-- Raw data follows --
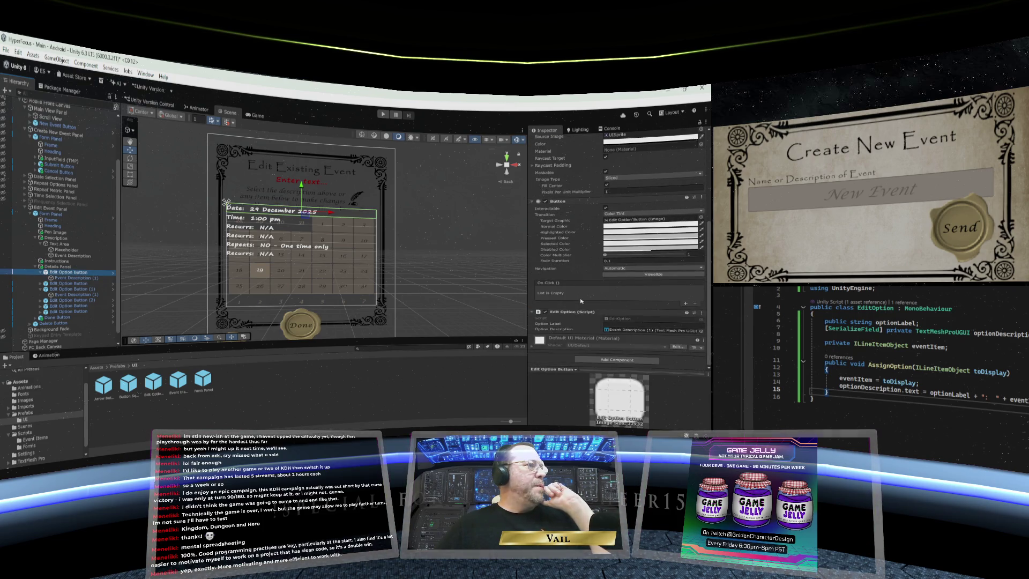
Label the first two Edit Option Buttons 'Date' and 'Time'
click(617, 324)
text(Date)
-- Raw data concluded --
Scan the listing for the string "Date" and copy every line that carries it.

# Your response
Label the first two Edit Option Buttons 'Date' and 'Time'
text(Date)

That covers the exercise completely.